Le senegal est aujourd’hui à la croisée des chemins qui mène vers l’achèvement de la pyramide institutionnelle de la décentralisation. Cet ambitieux chantier qui doit accompagner les réformes dans les territoires,(les pôles territoires où agropoles) constituent les réceptacles des nouvelles politiques publiques initiées par nos régimes actuels..

 

Toutes ces considérations d’ordre politiques et économiques constituent les enjeux majeurs des années à venir.
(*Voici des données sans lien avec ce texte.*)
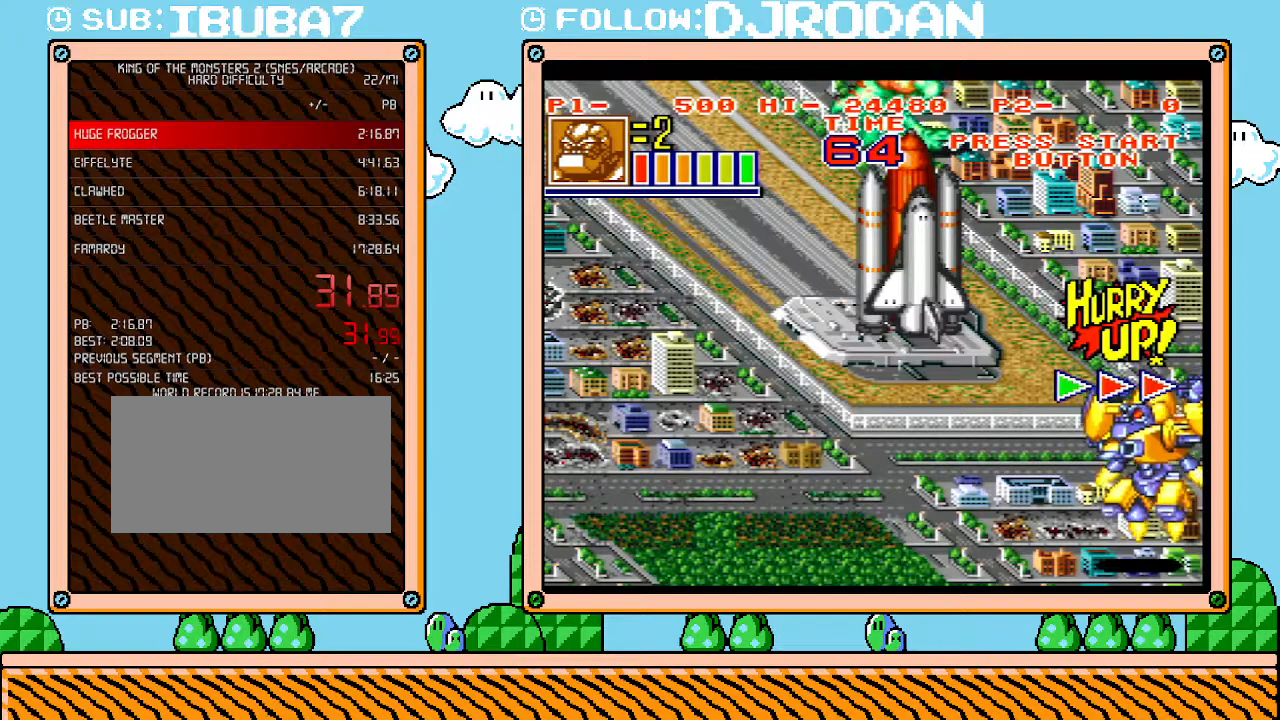
Gameplay with a controller (Nintendo layout); each line is a JSON object with the inputs held at the frame after it. "events" lists button and stick changes between this image and that frame as [ms after this image, input, new state], when the widget could be followed in between. Not read: A B L3 R3 X Y.
{"buttons": [], "events": []}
C’est justement l’une des raisons du regain d’intérêt de la part des politiciens.

 

Nous tous avons constaté durant ces dernières années, les vagues de transhumance de haut niveau vers les communes , on ne sait pour quelle raison, les populations ont l’obligation de jouer ce rôle de rempart pour endiguer ce phénomène. Force est de rappeler, bien que prévu légalement par les textes, le transfert de votre d’un lieu à un autre ne saurait être un prétexte pour ouvrir la voie à une concurrence déloyale. Et aux populations la balle est dansleurcamp car  » nul ne peut se prévaloir de sa propre turpitude »

Moussa Fall , Président de l’alliance Pour le Développement Local (APRODEL)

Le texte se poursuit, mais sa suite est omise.